Paul lived in Auckland, New Zealand for 10 years where he was part of the growing local and national experimental/improvising music scene, playing in groups w/luminaries like instrument inventor Phil Dadson, percussionist John Bell, radical concert brass band The NZ Dominion Centenary Concert Band, folk icon Fats White, abstract electronic supergroup Plains and improvising electronic trio Audible 3. Paul was a founding member of Auckland improvising collective vitamin_s (Wikipedia, website), which has drawn improvisatory trios from a pool of 100+ members for a weekly concert series for over a decade. Paul was also active in the Houston avant-improv scene, before settling in San Francisco.

Tom Nunn playing his invented instrument, The Crab

Tom Nunn (Bold Italic interview, bio), has designed, built and performed with original musical instruments since 1976, and has built over 200 instruments, including his latest obsession, the visually arresting Skatchbox.

Your mind on Tom Nunn's Lukie Tubes Resonance Plates... Are You Experienced?

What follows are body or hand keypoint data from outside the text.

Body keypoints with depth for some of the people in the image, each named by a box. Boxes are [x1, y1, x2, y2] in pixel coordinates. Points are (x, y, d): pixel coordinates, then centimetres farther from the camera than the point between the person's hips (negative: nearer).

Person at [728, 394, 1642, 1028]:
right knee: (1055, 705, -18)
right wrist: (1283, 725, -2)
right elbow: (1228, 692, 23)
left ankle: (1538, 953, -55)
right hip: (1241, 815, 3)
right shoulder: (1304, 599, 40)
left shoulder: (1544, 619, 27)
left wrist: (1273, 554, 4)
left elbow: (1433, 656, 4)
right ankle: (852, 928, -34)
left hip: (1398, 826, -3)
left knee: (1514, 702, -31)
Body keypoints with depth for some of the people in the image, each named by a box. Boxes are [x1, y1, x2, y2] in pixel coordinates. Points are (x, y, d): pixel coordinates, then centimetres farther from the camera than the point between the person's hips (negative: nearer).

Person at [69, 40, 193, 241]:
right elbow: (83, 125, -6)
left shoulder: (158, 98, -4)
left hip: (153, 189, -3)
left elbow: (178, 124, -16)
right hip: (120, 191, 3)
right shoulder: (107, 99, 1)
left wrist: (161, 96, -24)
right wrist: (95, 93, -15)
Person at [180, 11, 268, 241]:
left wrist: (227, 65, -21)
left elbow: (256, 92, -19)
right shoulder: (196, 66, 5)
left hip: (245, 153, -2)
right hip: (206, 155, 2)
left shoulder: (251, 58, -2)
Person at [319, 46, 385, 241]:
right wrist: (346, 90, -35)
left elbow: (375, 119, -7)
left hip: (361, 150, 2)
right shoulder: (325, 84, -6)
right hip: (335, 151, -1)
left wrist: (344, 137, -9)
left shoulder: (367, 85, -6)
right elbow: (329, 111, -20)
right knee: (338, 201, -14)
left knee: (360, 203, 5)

His instruments typically use commonly available materials, are sculptural in appearance, use contact microphones for amplification, and are designed specifically for improvisation with elements of ambiguity, unpredictability and nonlinearity.  Tom has performed extensively throughout the San Francisco Bay Area for over 30 years, as well as in other parts of the U.S., Canada, Europe, and New Zealand, both as soloist and with other musicians.  Tom also performs with T.D. Skatchit, RTD3, Ghost in the House, Music for Hard Times (duo with Paul Winstanley) and has appeared on a number of recordings, including his solo CD, Identity (2007), T.D. Skatchit & Company (2009) and Skatch Migration (2010) (Edgetone Records).  In 1998, he published Wisdom of the Impulse: On the Nature of Musical Free Improvisation.

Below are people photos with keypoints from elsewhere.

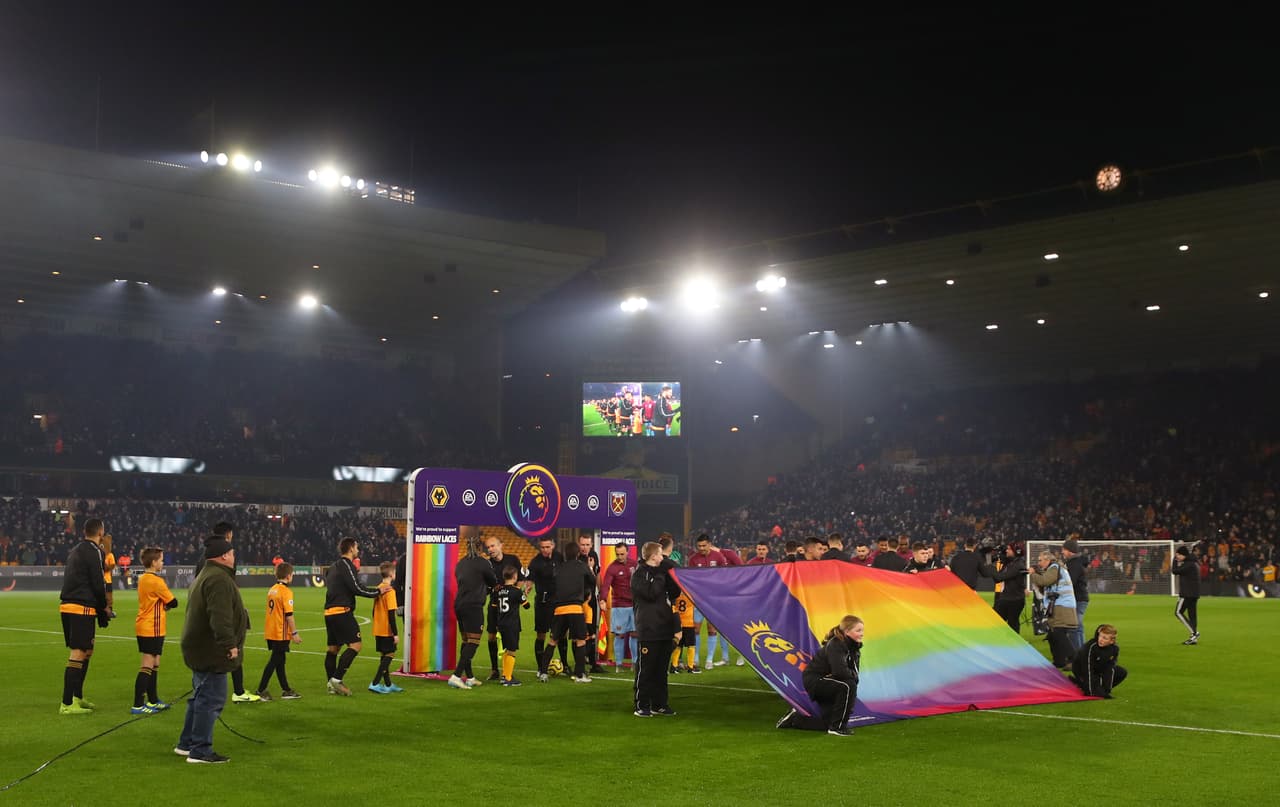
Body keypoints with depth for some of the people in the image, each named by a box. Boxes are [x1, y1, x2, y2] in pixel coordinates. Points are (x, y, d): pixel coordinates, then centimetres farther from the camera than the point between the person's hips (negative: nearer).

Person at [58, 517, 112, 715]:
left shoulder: (75, 550, 18)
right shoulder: (94, 551, -9)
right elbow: (97, 583, -14)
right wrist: (104, 607, 1)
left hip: (67, 606, 9)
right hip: (82, 608, -9)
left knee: (87, 651, 19)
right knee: (78, 654, -8)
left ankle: (77, 697, 26)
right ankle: (67, 704, -10)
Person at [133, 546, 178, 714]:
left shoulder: (142, 579, 11)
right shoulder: (156, 581, -17)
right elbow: (173, 602, -10)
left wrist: (163, 605, -1)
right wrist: (167, 605, 11)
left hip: (143, 628, 9)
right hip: (152, 629, -9)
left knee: (154, 665, 16)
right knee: (148, 666, -8)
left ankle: (153, 701, 23)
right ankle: (138, 705, -9)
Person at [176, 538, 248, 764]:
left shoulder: (205, 576, 19)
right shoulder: (219, 579, -18)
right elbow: (220, 616, -29)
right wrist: (230, 644, -27)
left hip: (200, 650, 11)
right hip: (212, 652, -11)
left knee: (201, 696, 20)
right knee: (212, 699, -6)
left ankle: (186, 744, 29)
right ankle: (200, 751, -3)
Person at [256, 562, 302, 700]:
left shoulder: (272, 590, 10)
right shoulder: (286, 592, -16)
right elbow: (289, 615, -19)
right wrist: (294, 633, -14)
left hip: (271, 632, 8)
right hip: (281, 633, -8)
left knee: (279, 660, 15)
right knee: (274, 661, -1)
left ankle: (286, 690, 22)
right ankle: (260, 691, 0)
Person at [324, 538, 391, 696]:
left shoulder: (333, 567, 20)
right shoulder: (346, 565, -9)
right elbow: (356, 588, -15)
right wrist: (377, 591, -5)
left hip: (330, 612, 10)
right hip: (342, 612, -10)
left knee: (333, 648, 12)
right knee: (355, 645, -11)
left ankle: (332, 685, 14)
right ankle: (336, 679, -17)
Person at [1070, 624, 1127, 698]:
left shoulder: (1115, 648, -20)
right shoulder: (1091, 646, -35)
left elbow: (1109, 669, -17)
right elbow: (1088, 669, -34)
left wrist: (1107, 689, -25)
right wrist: (1091, 691, -35)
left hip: (1098, 669, 6)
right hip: (1080, 668, -6)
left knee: (1122, 673, -6)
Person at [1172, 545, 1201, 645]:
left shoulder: (1189, 564, -16)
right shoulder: (1194, 563, 16)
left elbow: (1175, 571, -16)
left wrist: (1175, 560, -4)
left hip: (1187, 593, -10)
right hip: (1194, 593, 10)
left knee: (1178, 612, -6)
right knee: (1192, 614, 10)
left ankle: (1194, 632, -12)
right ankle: (1194, 638, 9)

As a duo, Music For Hard Times is more than the sum of its formidable parts and has not only performed regularly throughout the Bay Area over the last two years, but has recorded a series of brilliantly unclassifiable albums at Tom Nunn’s instrument-inventor’s laboratory and experimental music venue/studio, The Nunnery. Check out these one-of-a-kind sonic adventures at their label, Docking Station.

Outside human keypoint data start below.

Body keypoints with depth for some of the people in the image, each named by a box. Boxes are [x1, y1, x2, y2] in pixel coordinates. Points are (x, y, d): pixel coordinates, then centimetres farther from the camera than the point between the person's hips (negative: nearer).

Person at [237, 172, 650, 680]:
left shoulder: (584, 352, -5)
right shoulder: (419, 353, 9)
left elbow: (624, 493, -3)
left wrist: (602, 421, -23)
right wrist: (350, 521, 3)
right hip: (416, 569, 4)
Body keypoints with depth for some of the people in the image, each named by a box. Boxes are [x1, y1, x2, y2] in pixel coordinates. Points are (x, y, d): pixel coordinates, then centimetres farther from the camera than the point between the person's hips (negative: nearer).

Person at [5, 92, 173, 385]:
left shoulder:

Joe Lasqo & Morgana perform w Jim Ryan's Green Alembic in the sfSoundSalonSeries at Center for New Music, San Francisco, 15 Apr 2014 (Photo by Carly Hoopes)

It’s my great pleasure and honor to join these eminent colleagues for your listening enjoyment.

Māori Carving, Ohinemutu Marae Meeting House, Rotorua, North Island, Aotearoa/New Zealand (photo by Ceri Watkins)

Join us for a glorious afternoon of electronic, extended, invented, antipodean improv – kia ora!